Devins salutes Liam Mellowes as a 'great champion of Irish freedom'


WAR OF Independence leader Liam Mellowes was “a great champion of the cause of Irish freedom”, Minister of State for Enterprise and Education Jimmy Devins said at the weekend.

Speaking at the annual commemoration ceremony for Mellowes, who was executed by the Free State authorities on December 8th, 1922, Dr Devins said: “We should never forget the courage and idealism of that great generation who were prepared to sacrifice everything for the cause of liberty and the cause of an Irish republic.”

In his address, delivered at Mellowes’ graveside in Castletown, Co Wexford, Dr Devins said: “My grandfather, Séamus Devins, was one of that remarkable generation who . . . inspired by Liam Mellowes, rose in war to fight what was then the greatest empire the world had ever known.

“Like Liam Mellowes, he too found death, not at the hands of an alien oppressor but at the hands of former comrades. Both men were members of the Second Dáil,” Dr Devins said.

“Of all the enterprises undertaken by man, there is none more terrible than war, and no war more terrible and tragic than civil war.

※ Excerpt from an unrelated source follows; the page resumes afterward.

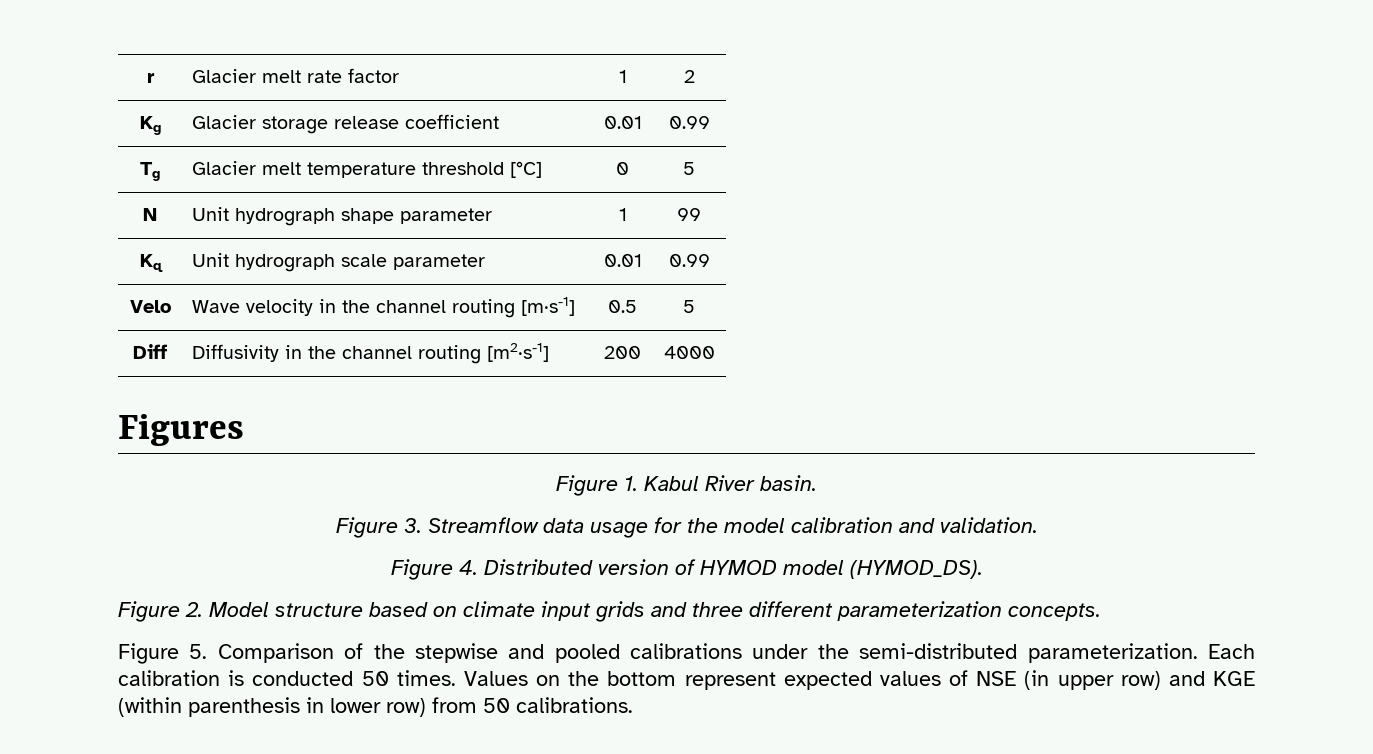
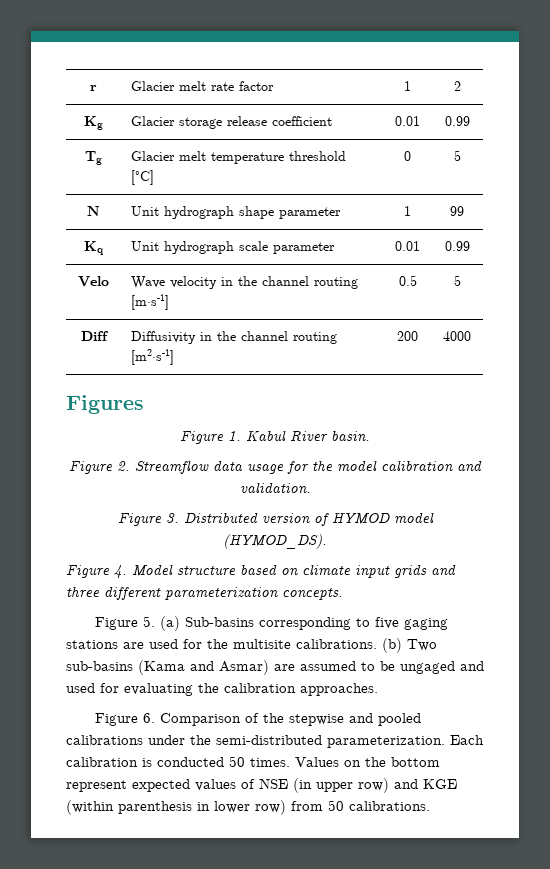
[403,518,422,533] 3. -> [117,461,130,471] 2.
[458,560,478,575] 4. -> [165,513,179,523] 3.
[185,602,203,617] 2. -> [114,565,127,578] 4.
(208, 651) none -> [160,616,449,631] [66,638,437,653] [66,660,484,675] [66,683,378,696] [95,713,156,726] (a) Sub-basins corresponding to five gaging stations are used for the multisite calibrations. (b) Two sub-basins (Kama and Asmar) are assumed to be ungaged and used for evaluating the calibration approaches. // Figure 6.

“The bitter memories of that war have thankfully faded; the divisions it engendered now belong to the history books. Despite what some commentators claim, the era of Civil War politics is well and truly over, and that is a good thing. Ireland is too small a country for such divisions.”

Dr Devins added: “When Liam Mellowes died he was barely 27, he never lived to marry, settle down, or to see children, in whom he recognised himself, take their first steps, utter their first words, or experience the delight of a Christmas morning, just as my grandfather Séamus Devins did not live to see the young family he left behind him grow to adulthood.

“We all too often glibly say that a man gave his life for his country without understanding just what that means.”

He continued: “The freedom we now enjoy, and so often seem to take for granted, was bought at the price of their blood and their lives.

“The right to order our own affairs, to be the citizens of a free republic, rather than the subjects of any man, was bought by their pain, suffering and, in too many cases, their deaths.”